BABIP is partly a function of line-drive rate. Indeed, the Cardinals are hitting the ball squarely now, with a LD% of 19.0, according to Baseball-Reference.com. Looking at the two halves of the team’s season start, we might be able to tell whether hitters did start making better contact, whether because they’re “seeing the ball better” or for whatever reason. But the team’s line-drive rate for the eight-game periods is nearly identical at 16.1% for the first eight games and 16.2% for the second eight (presumably the discrepancy between the 19% and 16% is due to some inconsistencies in the way batted balls are counted). So that indicates that the Cardinals were simply getting “unlucky” to start, and their luck changed recently, since “luck” is one of the remaining variables in BABIP (and we can assume that they didn’t suddenly start running faster).

No doubt, the recent uptick in scoring – and the attendant increase in wins – has been reassuring. It’s likely that the Cardinals won’t keep it up, though – but neither will they finish the year as the feeble hitters that they began as.

Albert Pujols’s slow start

Monday, April 11th, 2011

With the sky above the Cardinals falling, it’s natural that a few Chicken Littles are worried that Albert Pujols is succumbing to the effects of, the hypotheses alternatingly go, pressure from the team’s slow start, his unresolved contract, his elbow, the effects of age or the fact that the Cardinals haven’t yet signed his two sons (okay, we made the last one up). And to be sure, his performance after eight games isn’t very Karl FarvmanAlbert Pujols-like: .167 AVG, .257 OBP, .267 SLG. But as a few have noted, slumps happen, and slumps that occur at the beginning of the season stand out because they don’t yet have the offsetting effects of regression.

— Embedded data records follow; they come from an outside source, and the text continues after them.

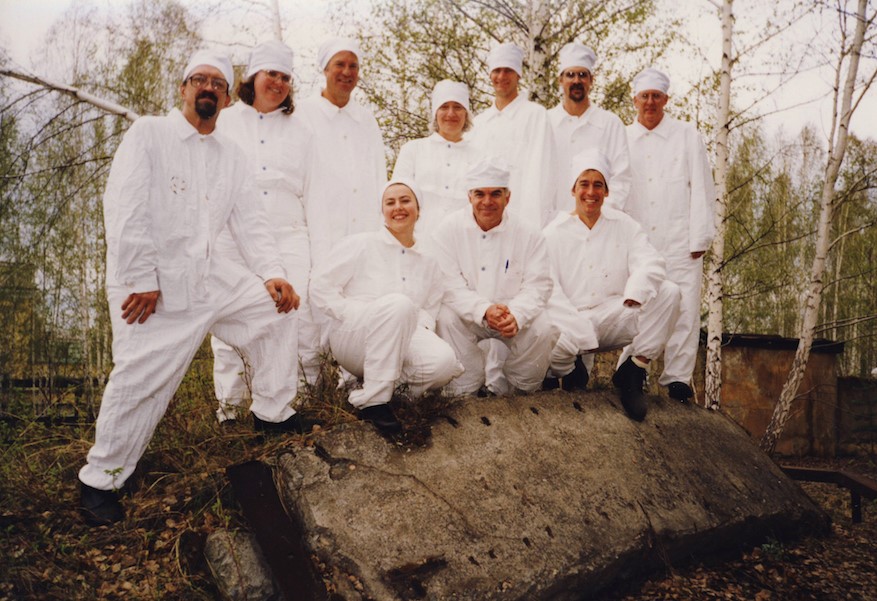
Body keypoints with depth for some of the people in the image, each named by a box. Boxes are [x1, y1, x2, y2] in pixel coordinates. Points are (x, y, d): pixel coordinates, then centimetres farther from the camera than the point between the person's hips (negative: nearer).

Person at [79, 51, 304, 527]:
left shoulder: (230, 156, 13)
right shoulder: (148, 134, -5)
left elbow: (249, 221, 11)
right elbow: (124, 208, -14)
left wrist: (272, 273, -3)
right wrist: (140, 280, -21)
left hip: (207, 275, 7)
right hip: (148, 283, -6)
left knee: (274, 306, 4)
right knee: (141, 377, -13)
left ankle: (273, 412, 18)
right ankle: (100, 479, 5)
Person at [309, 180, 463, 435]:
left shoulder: (428, 263, 14)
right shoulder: (360, 245, 1)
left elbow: (430, 312, 13)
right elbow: (320, 287, -3)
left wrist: (419, 325, -11)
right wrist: (362, 315, -14)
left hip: (402, 341, 4)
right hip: (351, 337, -3)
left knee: (443, 362, -29)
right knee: (398, 304, -36)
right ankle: (373, 399, -27)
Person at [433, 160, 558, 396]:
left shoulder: (528, 234, -3)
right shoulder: (449, 230, -6)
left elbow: (537, 285, -9)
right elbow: (450, 286, -14)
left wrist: (516, 315, -30)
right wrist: (484, 310, -31)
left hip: (515, 315, 1)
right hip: (467, 313, -1)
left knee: (543, 329, -24)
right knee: (446, 319, -29)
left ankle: (521, 385, 5)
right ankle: (463, 388, -9)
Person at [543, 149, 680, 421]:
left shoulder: (623, 225, 11)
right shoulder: (554, 232, 5)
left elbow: (649, 263, -5)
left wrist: (634, 296, -29)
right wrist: (579, 331, -20)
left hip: (615, 318, 2)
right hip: (570, 324, -2)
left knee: (668, 292, -20)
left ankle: (631, 372, -11)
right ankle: (574, 370, 4)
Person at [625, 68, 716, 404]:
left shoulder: (687, 137, 10)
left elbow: (702, 190, 6)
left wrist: (700, 238, -2)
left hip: (680, 243, -1)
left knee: (684, 311, -5)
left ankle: (677, 379, 4)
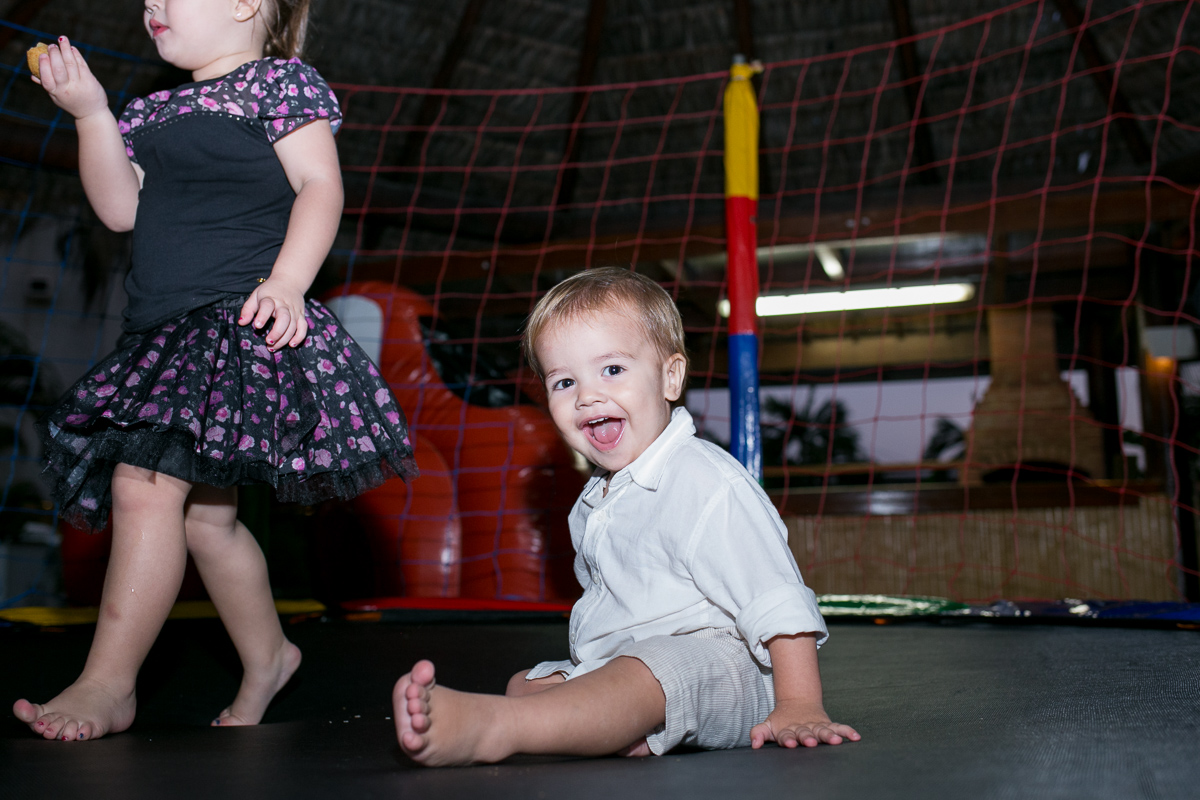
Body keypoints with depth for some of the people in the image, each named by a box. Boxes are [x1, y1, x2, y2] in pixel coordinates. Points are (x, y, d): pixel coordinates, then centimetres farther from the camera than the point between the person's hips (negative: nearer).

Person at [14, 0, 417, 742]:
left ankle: (108, 685, -7)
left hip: (239, 320, -9)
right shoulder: (155, 112, 23)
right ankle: (267, 653, 30)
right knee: (204, 512, 12)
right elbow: (121, 210, 14)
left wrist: (288, 282, -22)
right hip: (165, 335, 9)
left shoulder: (281, 82, 1)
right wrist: (92, 115, 5)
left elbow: (321, 185, -9)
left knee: (144, 484, -17)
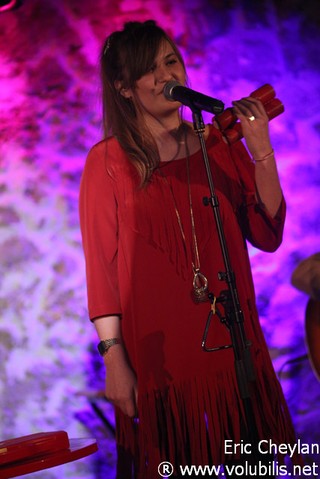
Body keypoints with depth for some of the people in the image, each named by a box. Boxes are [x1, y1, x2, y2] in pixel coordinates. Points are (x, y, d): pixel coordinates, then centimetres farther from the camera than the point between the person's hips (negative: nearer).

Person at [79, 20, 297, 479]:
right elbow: (101, 264, -6)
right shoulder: (108, 161, -3)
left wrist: (261, 149, -9)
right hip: (156, 351, -3)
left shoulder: (221, 144, 6)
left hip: (232, 339, 3)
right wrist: (114, 360, -10)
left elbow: (267, 236, 0)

Most would agree that Pujols had a typically awesome campaign in 2010, in which he hit 42 home runs and boasted an OBP of .414. Did he ever go through the kind of slump that he’s experiencing to begin 2011? Of course he did — many times. The following is a list of eight-game periods during 2010 in which Pujols performed even worse, actually (less than a .257 OBP):

Period ended 8-game OBP
26-Jun .132
26-May .171
25-Jun .179
27-Jun .179
29-Jul .196
30-Jul .196
22-May .211
23-May .211
25-May .211
24-Apr .213
28-Jul .213
5-Sep .216
28-Jun .220
24-Jun .225
21-Apr .229
23-Apr .229
25-Apr .234
11-May .234
4-Sep .237
6-Sep .237
20-May .243
21-May .243
27-May .244
12-May .250

He did have a bad last part of April, but because he sprang out of the gate with a .518 OBP in his first eight games (including four hits on Opening Day), his stats did look quite as bad as they do in this April’s slump.

Now it could be that Pujols won’t repeat his 2010 season; we’ve argued in the past that he probably won’t. But that doesn’t mean that he suddenly feels all sorts of pressure, etc., and is somehow a compromised player. He’s merely going through a slump — just like he did many times last year.